An alternative to that method is a much larger one which only requires 10 machines, each running entire experiments. Then the results are averaged and stored. But that takes much longer and doesn’t make full use of the number of processors Symphony has available.

Seems there is still the problem of statistical pre-goal unification which hasn’t upset the PacMan experiment yet, but is likely to when a pre-goal is created with edible ghosts. I’ll have top give more thought to sorting that out later.

A testing policy from PacMan:
Policy:
(distanceGhost player ?X ?__Num7&:(betweenRange ?__Num7 2.0 12.666666666666666)) (nonblinking ?X) (aggressive ?X) (pacman player) => (fromGhost ?X ?__Num7)
(distanceFruit player fruit ?__Num9&:(betweenRange ?__Num9 2.0 14.5)) (pacman player) => (toFruit fruit ?__Num9)
(distancePowerDot player ?X ?__Num1&:(betweenRange ?__Num1 0.0 51.0)) (pacman player) => (toPowerDot ?X ?__Num1)
(distanceDot player ?X ?__Num3&:(betweenRange ?__Num3 0.0 52.0)) (pacman player) => (toDot ?X ?__Num3)
(distancePowerDot player ?X ?__Num2&:(betweenRange ?__Num2 19.5 29.25)) (pacman player) => (fromPowerDot ?X ?__Num2)
(distanceGhostCentre player ?X ?__Num8&:(betweenRange ?__Num8 0.0 13.0)) (pacman player) => (toGhostCentre ?X ?__Num8)
(distanceGhost player ?X ?__Num6&:(betweenRange ?__Num6 34.0 43.0)) (pacman player) => (toGhost ?X ?__Num6)
(junctionSafety ?X ?__Num4&:(betweenRange ?__Num4 -8.0 0.0)) => (toJunction ?X ?__Num4)
(distanceGhostCentre player ?X ?__Num5&:(betweenRange ?__Num5 0.0 52.0)) (pacman player) => (fromGhostCentre ?X ?__Num5)

Clearly from ghost behaviour is most important, along with eating fruit and using the powerdot to keep the ghosts placid. The toDot is all encompassing and will always be active. The fromPowerDot rule will only trigger at a distance, so it has no value. The toGhost rules have little value currently, as they don’t include the edible attribute, but that is likely because they can’t be included. The last 2 are practically useless, though the all-compassing fromGhostCentre does lend some defensive behaviour.
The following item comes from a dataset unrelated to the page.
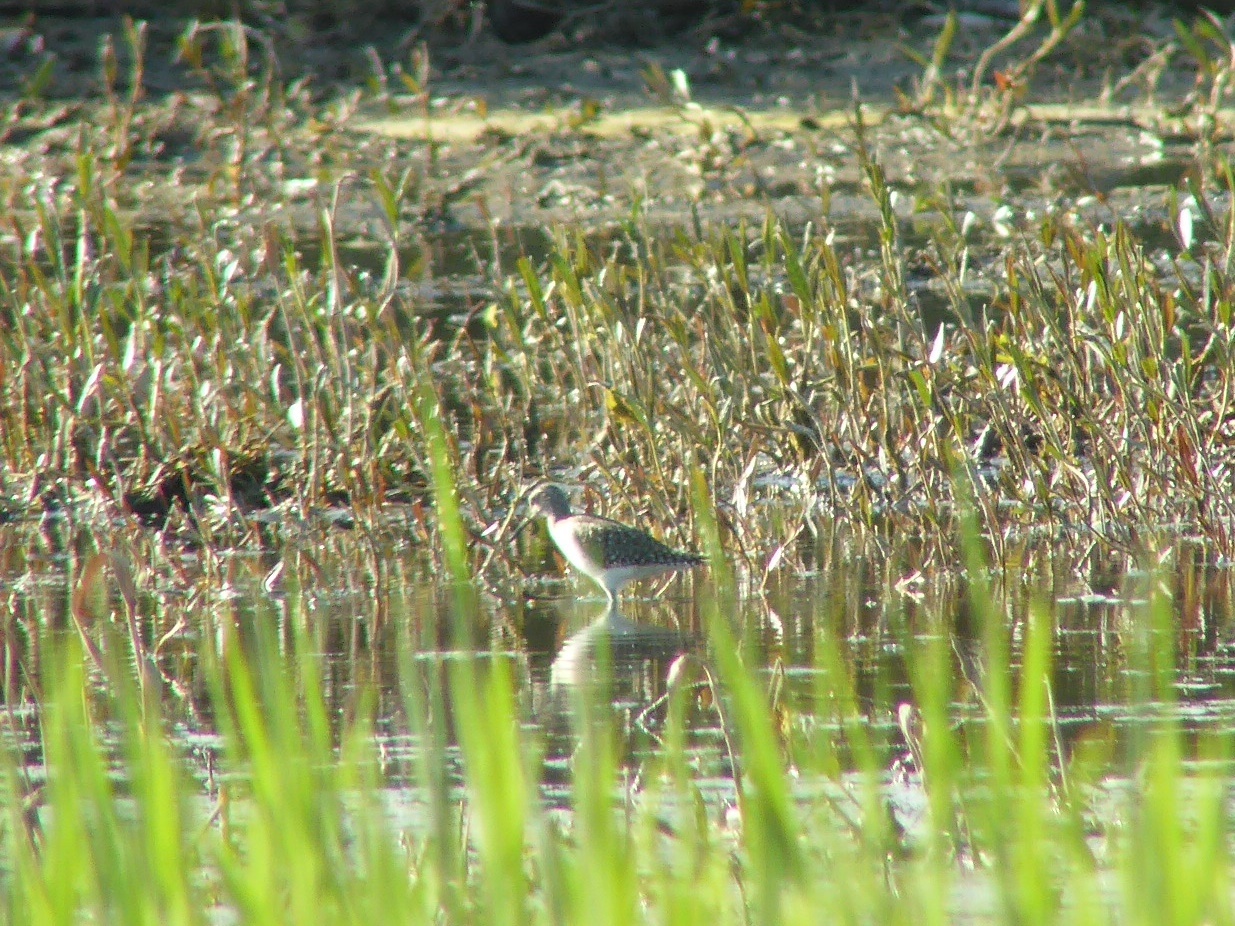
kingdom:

Just had a thought about pre-goal mutation and such. Haven’t fleshed out the possibilities yet, but mutate rules based on what constant elements are present and mutate in relevant conditions seen in conjunction with said elements. So a rule concerning a ghost would mutate in the 4 attributes concerning the ghost: edible, aggressive, blinking or nonblinking. This could also create an opening for negation, allowing me to remove half of those attributes. I’ll think on it.